▶ [DOCUMENT PASSAGE]

○ ○ ○ ○ ○

Archive for the 'data analysis' Category

Unfortunate Obituaries: The Case of David Freedman

Tuesday, December 2nd, 2008

One of my colleagues at Berkeley didn’t return library books. He kept them in his office, as if he owned them. He didn’t pay bills, either: He stuck them in his desk drawer. He was smart and interesting but after he failed to show up at lunch date — no explanation, no apology — I stopped having lunch with him. He died several years ago. At his memorial service, at the Berkeley Faculty Club, one of the speakers mentioned his non-return of library books and non-payment of bills as if they were amusing eccentricities! I’m sure they were signs of a bigger problem. He did no research, no scholarly work of any sort. When talking about science with him — a Berkeley professor in a science department — it was like talking to a non-scientist.

David Freedman, a Berkeley statistics professor who died recently, was more influential. He is best known for a popular introductory textbook. The work of his I found most interesting was his comments on census adjustment: He was against adjusting the census to remove bias caused by undercount. This was only slightly less ridiculous than not returning library books — and far more harmful, because his arguments were used by Republicans to block census adjustment. The  undercounted tended to vote Democrat. The similarity with my delinquent colleague is the very first line in Freedman’s obituary: He “fought for three decades to keep the United States census on a firm statistical foundation.” Please. A Berkeley statistics professor, I have no idea who, must have written or approved that statement!

The obituary elaborates on this supposed contribution:

“The census turns out to be remarkably good, despite the generally bad press reviews,” Freedman and Wachter wrote in a 2001 paper published in the journal Society. “Statistical adjustment is unlikely to improve the accuracy, because adjustment can easily put in more error than it takes out.”

○ ○ ○ ○ ○

▶ [RECORDED DATA]
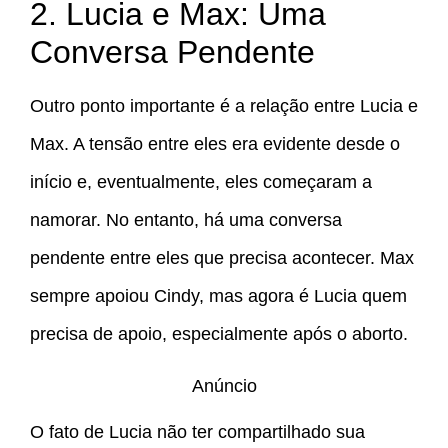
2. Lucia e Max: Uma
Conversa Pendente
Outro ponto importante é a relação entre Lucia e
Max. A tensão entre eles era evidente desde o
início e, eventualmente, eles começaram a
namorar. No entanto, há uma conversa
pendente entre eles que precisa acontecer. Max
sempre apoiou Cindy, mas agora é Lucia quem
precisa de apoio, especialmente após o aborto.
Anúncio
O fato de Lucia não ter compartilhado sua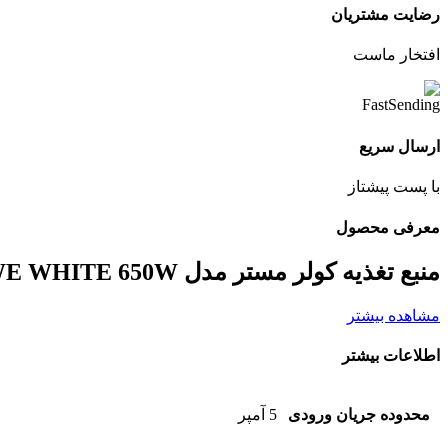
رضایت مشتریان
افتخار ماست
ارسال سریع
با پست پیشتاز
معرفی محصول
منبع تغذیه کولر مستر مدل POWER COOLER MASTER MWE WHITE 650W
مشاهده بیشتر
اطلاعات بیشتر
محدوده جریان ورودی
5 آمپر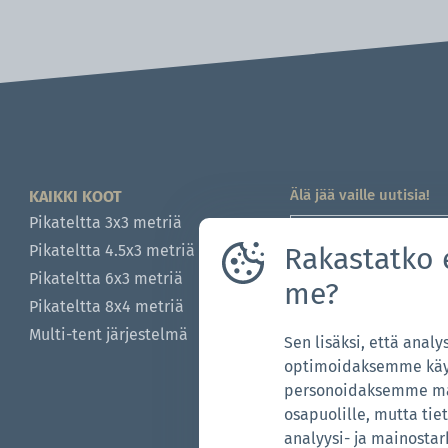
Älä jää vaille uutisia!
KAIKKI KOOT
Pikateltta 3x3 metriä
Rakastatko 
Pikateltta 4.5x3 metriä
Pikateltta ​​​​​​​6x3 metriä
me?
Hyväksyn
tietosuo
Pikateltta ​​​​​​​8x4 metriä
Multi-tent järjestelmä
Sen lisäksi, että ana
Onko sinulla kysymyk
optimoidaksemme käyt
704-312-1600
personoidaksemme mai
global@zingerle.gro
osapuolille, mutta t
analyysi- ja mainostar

○ ○ ○ ○ ○

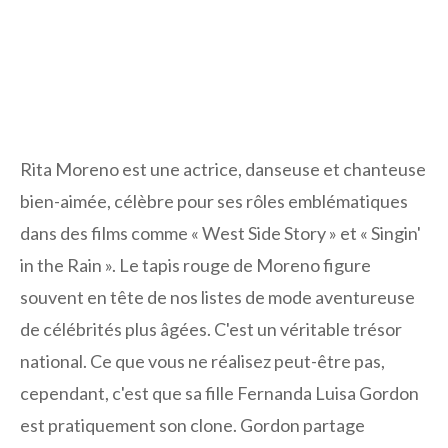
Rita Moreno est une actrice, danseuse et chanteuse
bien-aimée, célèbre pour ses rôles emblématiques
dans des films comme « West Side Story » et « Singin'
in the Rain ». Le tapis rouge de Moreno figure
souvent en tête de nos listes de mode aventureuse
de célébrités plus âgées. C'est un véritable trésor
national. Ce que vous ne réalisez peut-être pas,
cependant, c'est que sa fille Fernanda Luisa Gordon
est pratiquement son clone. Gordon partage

○ ○ ○ ○ ○

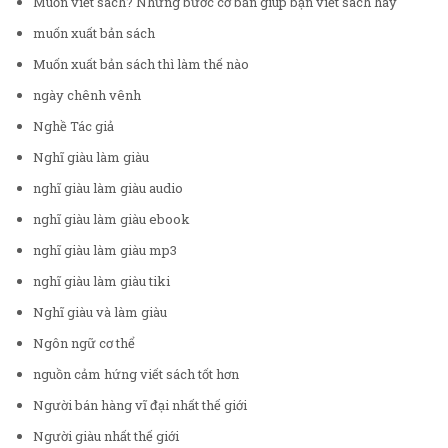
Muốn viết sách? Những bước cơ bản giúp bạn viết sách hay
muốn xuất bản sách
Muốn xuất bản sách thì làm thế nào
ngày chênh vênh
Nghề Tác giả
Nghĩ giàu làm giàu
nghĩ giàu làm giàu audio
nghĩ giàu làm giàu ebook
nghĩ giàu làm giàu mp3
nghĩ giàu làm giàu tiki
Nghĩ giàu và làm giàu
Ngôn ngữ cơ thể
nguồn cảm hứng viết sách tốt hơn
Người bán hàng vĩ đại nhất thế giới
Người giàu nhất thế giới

○ ○ ○ ○ ○

▶ [DIRECTIONS]
1. Rewrite the paragraph of the blog post on Freedman's obituary that begins "David Freedman, a Berkeley statistics professor" as a shorter version, keeping its main facts.
2. Print the stretch of the blog post on Freedman's obituary from "David Freedman, a" through "approved that statement!", copying it word for word.
3. Proceed with the blog post on Freedman's obituary, writing on from its final sentence.

▶ [PER-TASK OUTPUTS]
1. David Freedman, a Berkeley statistics professor who died recently, was more influential than the delinquent colleague and is best known for a popular introductory textbook. The author found his comments on census adjustment most interesting. Freedman opposed adjusting the census to remove undercount bias, a stance the author calls only slightly less ridiculous than not returning library books and far more harmful. Republicans used his arguments to block adjustment, since the undercounted tended to vote Democrat. The author sees a parallel with the colleague's memorial in the obituary's first line, which praises Freedman for fighting "for three decades to keep the United States census on a firm statistical foundation," and says some Berkeley statistics professor must have written or approved it.

2.
David Freedman, a Berkeley statistics professor who died recently, was more influential. He is best known for a popular introductory textbook. The work of his I found most interesting was his comments on census adjustment: He was against adjusting the census to remove bias caused by undercount. This was only slightly less ridiculous than not returning library books — and far more harmful, because his arguments were used by Republicans to block census adjustment. The  undercounted tended to vote Democrat. The similarity with my delinquent colleague is the very first line in Freedman’s obituary: He “fought for three decades to keep the United States census on a firm statistical foundation.” Please. A Berkeley statistics professor, I have no idea who, must have written or approved that statement!

3.
There are two kinds of error: variance and bias. The adjustment would surely increase variance and almost surely decrease bias. The quoted comments ignore this. They are a modern Let Them Eat Cake.

Few people hoard library books, but Freedman’s misbehavior is common. I blogged earlier about a blue-ribbon nutrition committee that ignored evidence that didn’t come from a double-blind trial. Late in his career, Freedman spent a great deal of time criticizing other people’s work. Maybe his critiques did some good but I thought they were obvious (the assumptions of the statistical method weren’t clearly satisfied — who knew?) and that it was lazy the way he would merely show that the criticized work (e.g., earthquake prediction) fell short of perfection and fail to show how it related to other work in its field — whether it was an improvement or not. As they say, he could see the cost of everything and the value of nothing. That he felt comfortable spending most of his time doing this, and his obituary would praise it (”the skeptical conscience of statistics”), says something highly unflattering about modern scientific culture.

For reasonable comments about census adjustment, see Eriksen, Eugene P., Kadane, Joseph B., and Tukey, John W. (1989). Adjusting the 1980 census of population and housing. JASA, 84, 927-943.

Is Your Milk Safe? A Statistical Fable

Monday, October 20th, 2008

This recently happened in a class at the Beijing Language and Culture University:

TEACHER Your milk is safe if you buy it at a supermarket.

STUDENT What do you mean, “supermarket”? Where else could you buy it?

TEACHER That’s a good question, I don’t know the answer. They told us to say that.

When analyzing their data, a vast number of scientists more or less blindly do what a statistics book told them to do, just as this teacher said what she’d been told to say. Even worse, a vast number of statistics textbook writers simply copy other textbooks (not word for word, just the ideas and recommendations). The scientists and the textbook writers take refuge in false certainty. They fail to grasp that although the recommendations are black and white, the world is not — just as it isn’t black and white what milk is safe. Unlike this particular classroom, no one questions this.

Thanks to Sally McGregor.

How to Spot Incompetence

Tuesday, October 14th, 2008

Nassim Taleb says, “When someone says he’s busy, he means that he’s incompetent.” I think he also distrusts anyone wearing a tie. In college, I wrote an essay called “The Scientific _______” in which I argued that any writer who uses the term scientific without explaining what it means is incompetent and you should stop reading immediately.

I still believe that. Now, for the first time, I am going to update my list of incompetence giveaways: Plotting something on a raw scale that should be on a log scale. Size-versus-time data should usually have the size axis on a log scale.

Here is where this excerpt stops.